O Brasil que está surgindo sob a condução ultraneoliberal pós-golpe de 2016 é inóspito, com cheiro de queimadas, intolerante, inculto, violento, predador, machista, homofóbico e transfóbico, genocida do povo negro e das lideranças indígenas. Mas os levantes a nossa volta mostram que não há trevas autoritárias que durem para sempre e impeçam a revolta popular, que cedo ou tarde se manifesta.

Construir nossa muralha de resistência

O grande desafio atual é saber por onde dar passos para acumular forças para retomarmos a confiança na luta e a capacidade de mobilização. Não está escrito nas estrelas que é impossível derrotar Bolsonaro e barrar a sua agenda liberal. Ensaios e demonstrações de força popular já as vimos em poucos anos pós-golpe – a greve geral de 2017, as manifestações amplas de repúdio ao assassinato de Marielle e Anderson, o #Elenão e o Vira voto, todas em 2018, e este ano o 15M e 30M pelo orçamento da Educação. Hoje, vemos focos de resistência dispersos pelo Brasil: o povo nordestino que mergulha os braços no óleo para salvar a própria vida e o meio-ambiente, as milhares de estudantes secundaristas que foram às ruas defender a Amazônia e o clima, as comunidades que gritam basta ao genocídio em curso no Rio de Janeiro.

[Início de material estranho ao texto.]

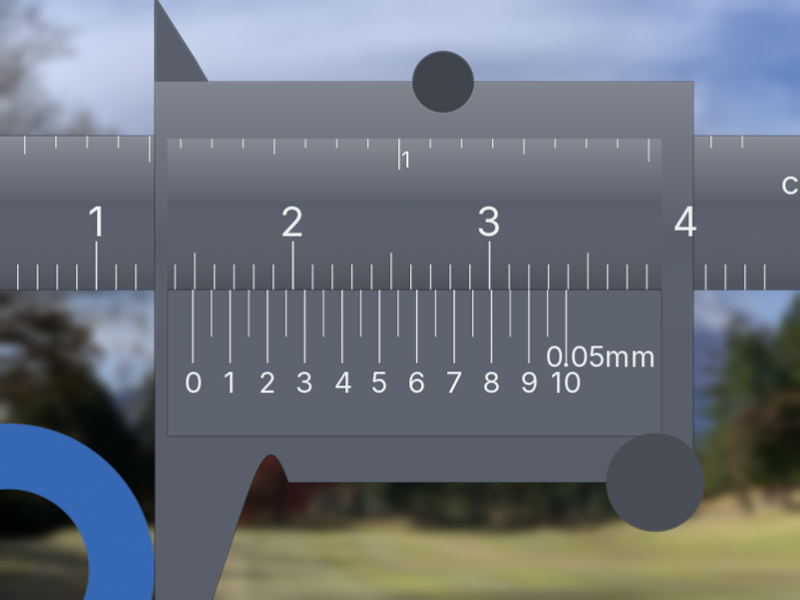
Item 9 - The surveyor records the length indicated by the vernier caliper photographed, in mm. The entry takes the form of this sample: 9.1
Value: 14.9
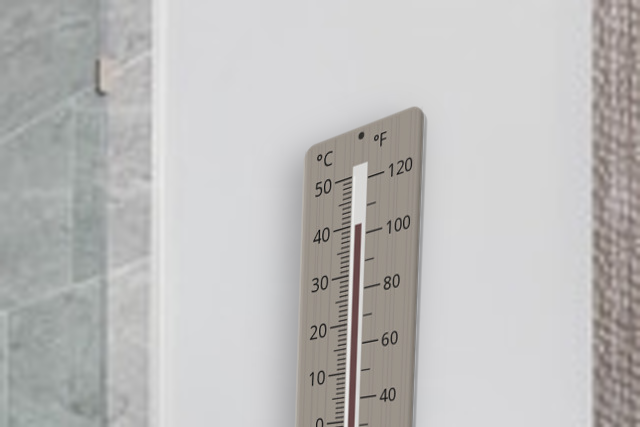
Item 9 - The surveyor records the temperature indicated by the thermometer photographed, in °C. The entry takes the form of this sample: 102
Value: 40
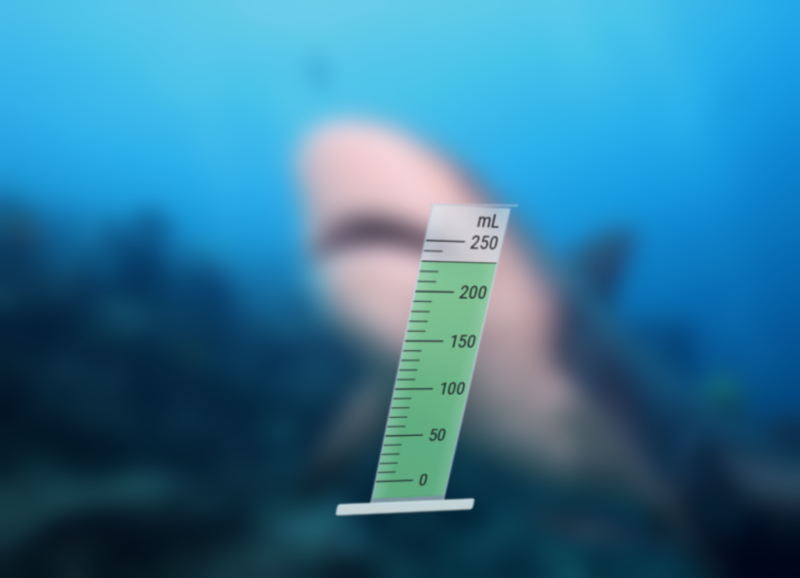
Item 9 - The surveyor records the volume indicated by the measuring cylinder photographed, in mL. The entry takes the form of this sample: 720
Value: 230
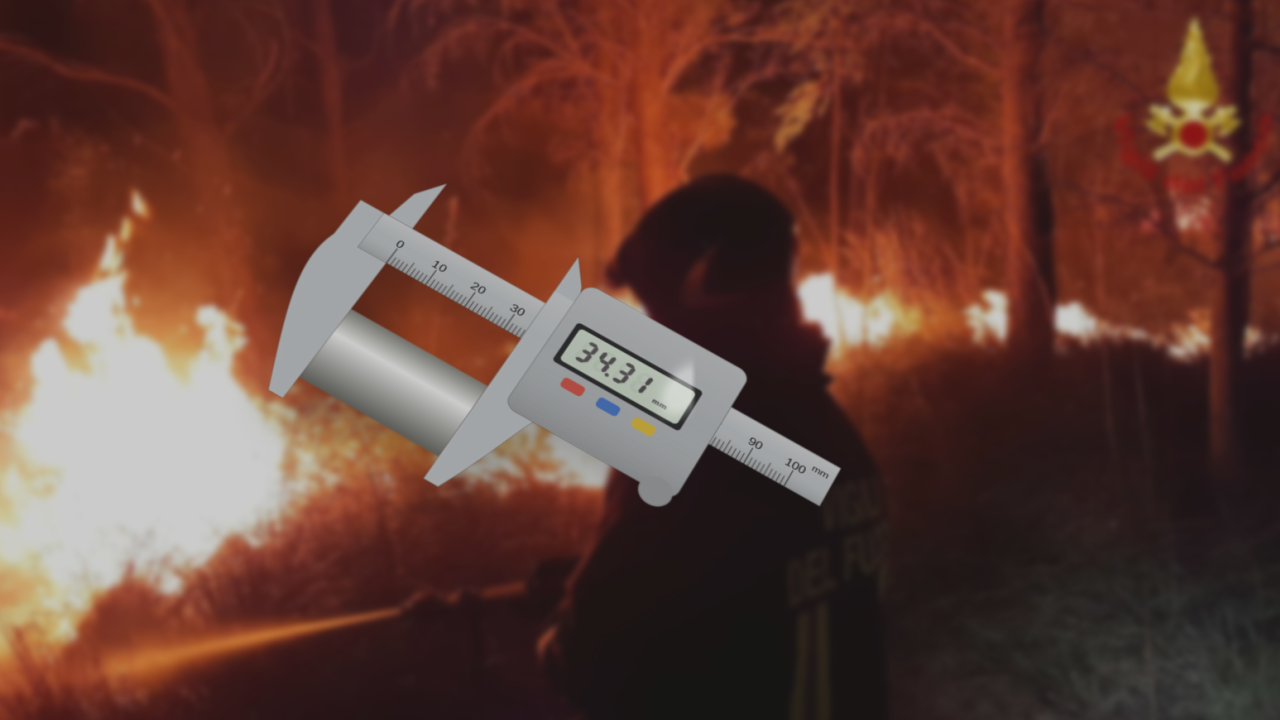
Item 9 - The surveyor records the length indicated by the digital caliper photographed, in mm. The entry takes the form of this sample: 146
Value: 34.31
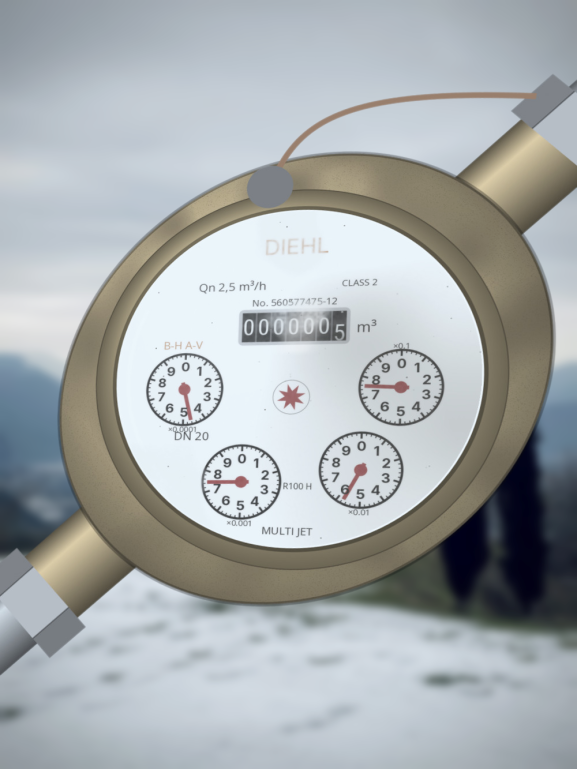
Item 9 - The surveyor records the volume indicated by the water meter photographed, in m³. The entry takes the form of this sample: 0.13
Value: 4.7574
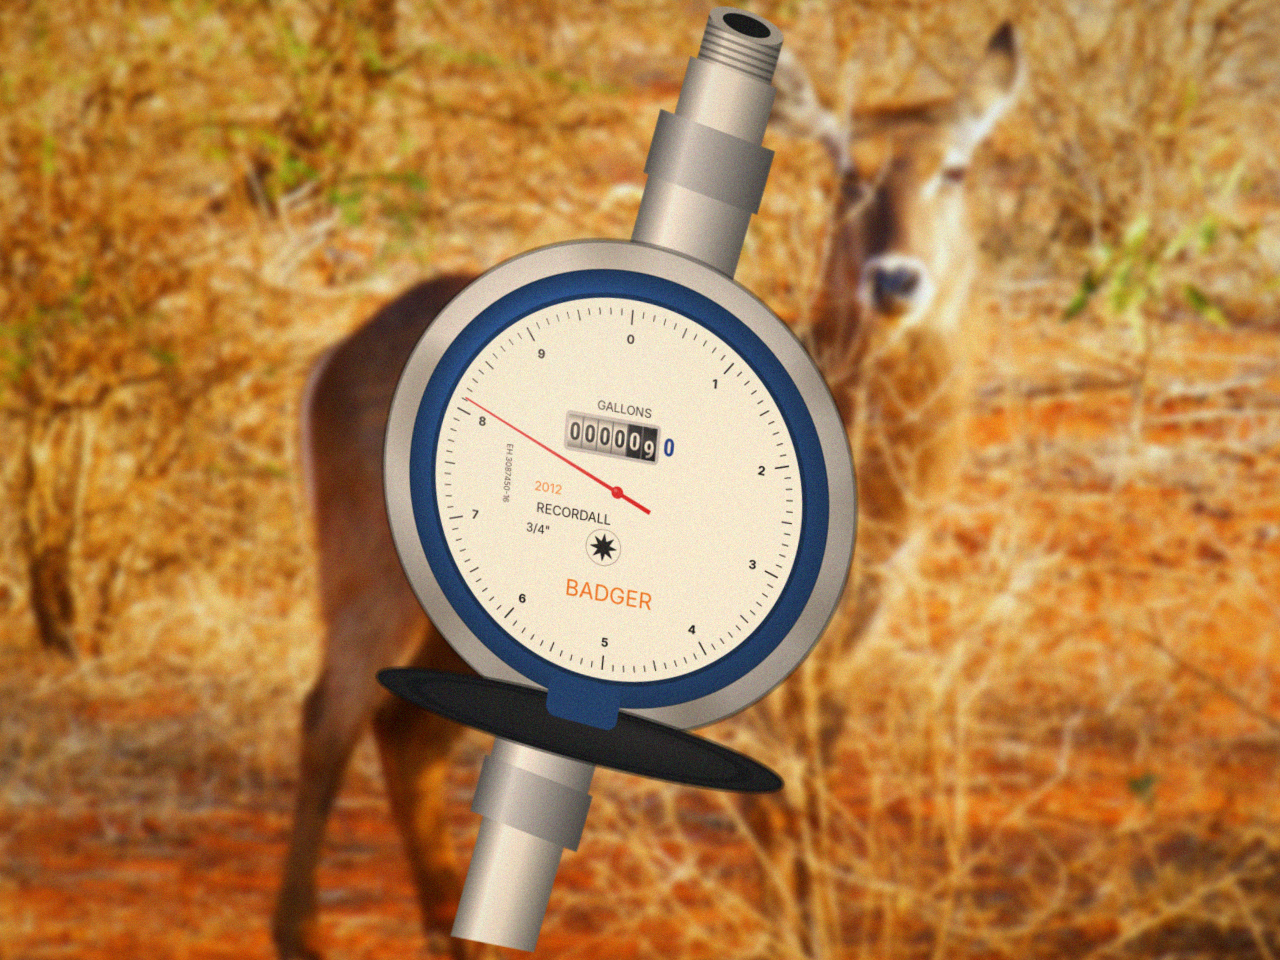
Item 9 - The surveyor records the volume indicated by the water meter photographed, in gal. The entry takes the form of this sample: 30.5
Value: 88.1
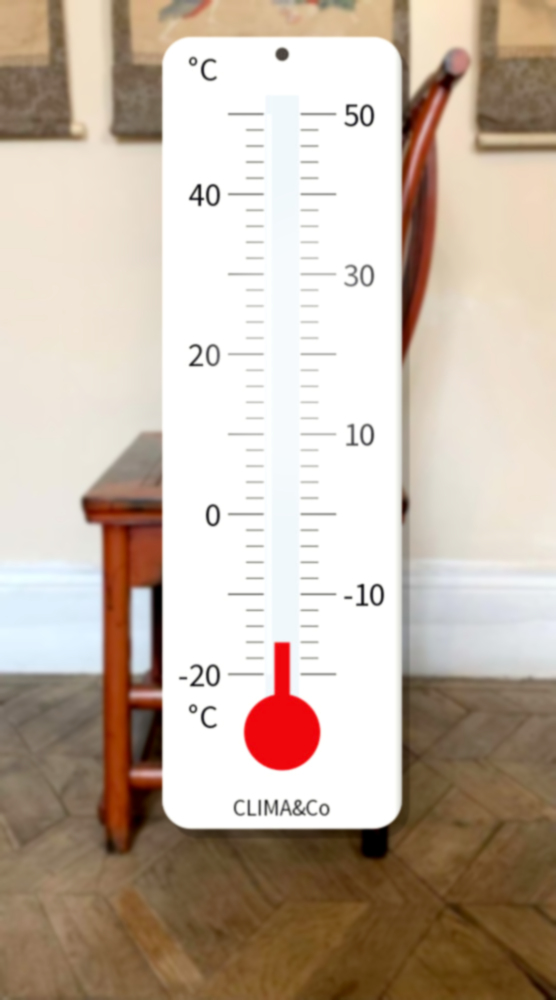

Mas, para se colocar a sério a possibilidade de mudar esse jogo, alterar em nosso favor a relação de forças, será preciso unificar todas essas lutas e insatisfações numa mesma frente única, capaz de colocar todas os atores e suas demandas num mesmo espaço de articulação e mobilização com o objetivo de derrotar Bolsonaro e a agenda liberal de Guedes. Precisamos unificar a Frente Povo Sem Medo, Brasil Popular, o Fórum das Centrais, os movimentos ambientalistas, coletivos de mulheres, negritude, LGBT, entidades estudantis e partidos… Uma frente por direitos e democracia, uma frente que privilegie o caminho das ruas, uma frente que entenda que a agenda autoritária e liberal são parte de um todo. Uma frente única para valer, sem imposições de pautas, sem hegemonismos autoritários ou lutas estéreis por datas de atos. Sem este passo número um, sem esta disposição de construir uma grande muralha unitária de resistência, a dispersão de energia nas lutas fragmentadas, com cada setor em seu canto ou em sua própria pauta, fica facilitada a tarefa destruidora de Bolsonaro-Guedes.

Precisamos construir as condições para que o Brasil de amanhã seja o Chile de hoje, para que uma nova página de esperança e mudança seja escrita em nosso país.